For those of you who, like me, believed that polystyrene recycling was virtually dead in non-commercial foodservice, apparently it still has a pulse. I received a press release late Wednesday afternoon from Dart Container Corp. announcing that the campus dining program at Penn State University is working with Dart to recycle polystyrene.

The effort, the newest part of Penn State’s sustainability initiative, will take place in the university’s dining commons as well as several retail outlets. Bins into which students and other customers can dump their polystyrene will be installed in foodservice facilities, The polystyrene will be collected and sent to the university’s Office of Physical Plant, which has a recycling center. OPP employees will condense the polystyrene, which will then be picked up at Dart and taken to its headquarters, in nearby Lancaster, Pa., to be melted down and made into other useful articles.

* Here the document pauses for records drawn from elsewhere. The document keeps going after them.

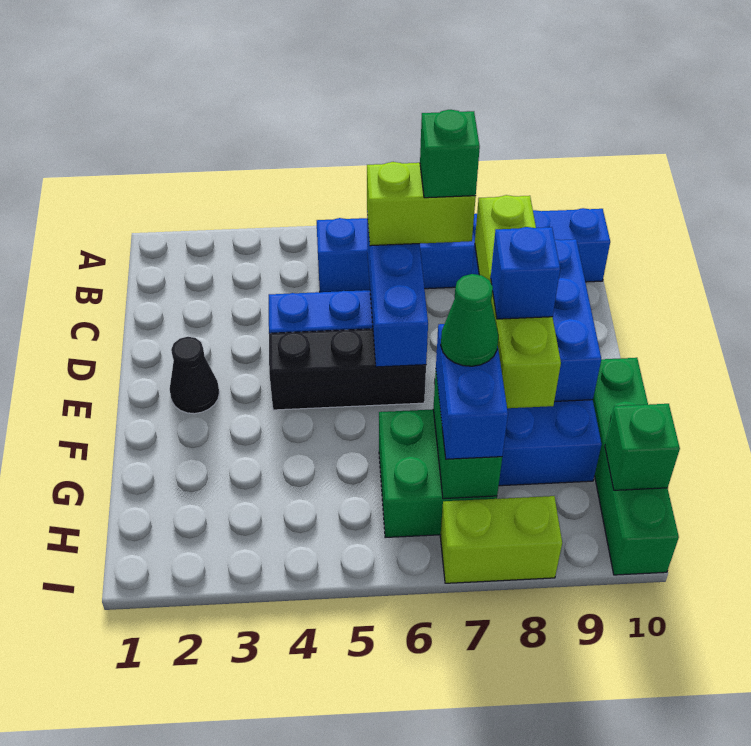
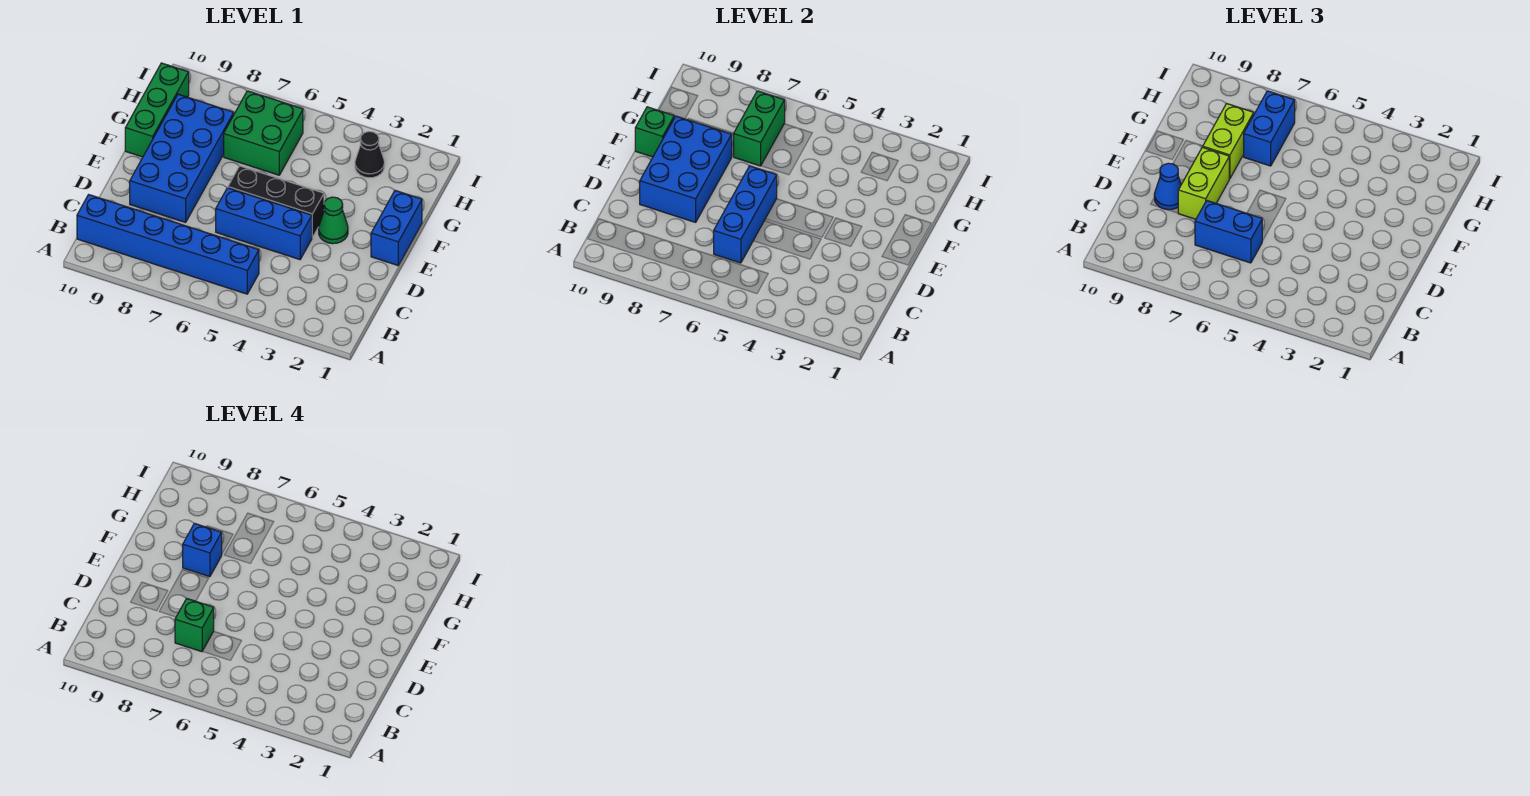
lime 1x2 brick [367,162,476,246] -> blue 1x2 brick [1195,201,1262,263]
none -> blue 1x1 cone [1154,163,1181,210]
none -> blue 1x2 brick [371,190,422,265]
black 1x1 cone [170,337,219,414] -> black 1x1 cone moved to [355,131,384,178]
green 1x4 brick [593,358,679,575] -> green 1x3 brick [125,63,189,157]
green 1x1 cone [441,274,498,366] -> green 1x1 cone moved to [319,197,348,244]
green 1x1 brick [605,404,680,490] -> green 1x1 brick moved to [635,107,674,157]
lime 1x2 brick [440,496,562,583] -> none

I’ve not yet had a chance to talk with Penn State officials about this, so I’ll have more in the days to come. Back in the late 1980s, polystyrene recycling was hailed as the next “big thing” in the environmental movement. The petroleum-based material was going to collected in great quantities and remade into thousands of useful articles such as park benches.

The reality, as it turned out, was that it apparently cost more to collect and process the polystyrene than was profitable. So the initiative slowly seemed to die away. I know in New York City, where dozens of items are listed as “must recycles,” polystyrene is no longer in favor. Does this move by Penn State signal a swinging of the pendulum back in a positive direction? We’ll see.